As of June 30, 2008, WAMU had $310B in assets, including $7B cash and $231B in loans ($8B allowance for bad debt). The bank had $283B in total liabilities, including $182B in deposits, leaving $26B in equity. Just since September 15, depositors have withdrawn $16.7B and the bank was facing a $19B writedown on the loan portfolio for the quarter.
Therefore, a guess at WAMU's books today puts assets at $291B, liabilities at $264B and equity at $27B, hardly a dire position. However, Morgan intends to write down an additional $31B of the loans, meaning their estimate of equity is -$4B, a guess the FDIC seems to agree with, thus today's seizure.

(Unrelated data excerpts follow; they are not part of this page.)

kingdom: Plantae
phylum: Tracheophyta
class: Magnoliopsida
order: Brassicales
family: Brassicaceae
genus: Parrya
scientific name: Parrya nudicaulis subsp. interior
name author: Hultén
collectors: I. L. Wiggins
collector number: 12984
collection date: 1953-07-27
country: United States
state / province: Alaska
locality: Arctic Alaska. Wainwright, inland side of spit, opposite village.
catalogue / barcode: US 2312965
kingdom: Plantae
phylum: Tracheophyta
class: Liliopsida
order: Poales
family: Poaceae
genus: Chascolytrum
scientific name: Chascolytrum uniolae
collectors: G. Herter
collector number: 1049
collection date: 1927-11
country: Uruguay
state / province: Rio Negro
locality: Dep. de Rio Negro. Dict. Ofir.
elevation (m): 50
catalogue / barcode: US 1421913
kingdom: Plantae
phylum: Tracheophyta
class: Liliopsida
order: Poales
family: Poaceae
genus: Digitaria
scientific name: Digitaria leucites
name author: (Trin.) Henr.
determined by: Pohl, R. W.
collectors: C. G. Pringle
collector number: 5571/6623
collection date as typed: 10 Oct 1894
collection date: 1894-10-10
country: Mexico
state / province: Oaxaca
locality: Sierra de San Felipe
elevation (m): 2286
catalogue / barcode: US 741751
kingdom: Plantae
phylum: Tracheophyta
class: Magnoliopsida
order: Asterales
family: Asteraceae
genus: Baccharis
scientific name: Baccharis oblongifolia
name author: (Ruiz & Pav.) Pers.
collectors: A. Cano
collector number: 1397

According to Bloomberg, Morgan is only taking $176B of the loan portfolio, leaving $55B to the FDIC. Since WAMU was going to write down $19B of that, we can safely assume the FDIC will be left with less than $36B in loans with which to satisfy all WAMU liabilities other than the deposits which Morgan is taking on.
So, with just the loan portfolio (valued by Morgan) and bank assets ($23B), and using only the drop in deposits since September 15, JP Morgan is receiving equity of $3B for the low, low price of $1.9B. Nothing says, “we're cutting the fat hog in the ass,” like a billion dollar profit at closing.
But, wait, there's more! As of June 30, WAMU had $283B in liabilities, but Morgan's only taking somewhere around $164B. Who is going to cover the other $119B? If you guessed, “ME!”, you're right. $119B, less the $17B already withdrawn, less $36B (WAMU estimated) in loans not taken by Morgan leaves $66B that you (me, we) get to pay for. Even if the FDIC repudiates the debt, we get it in the long run.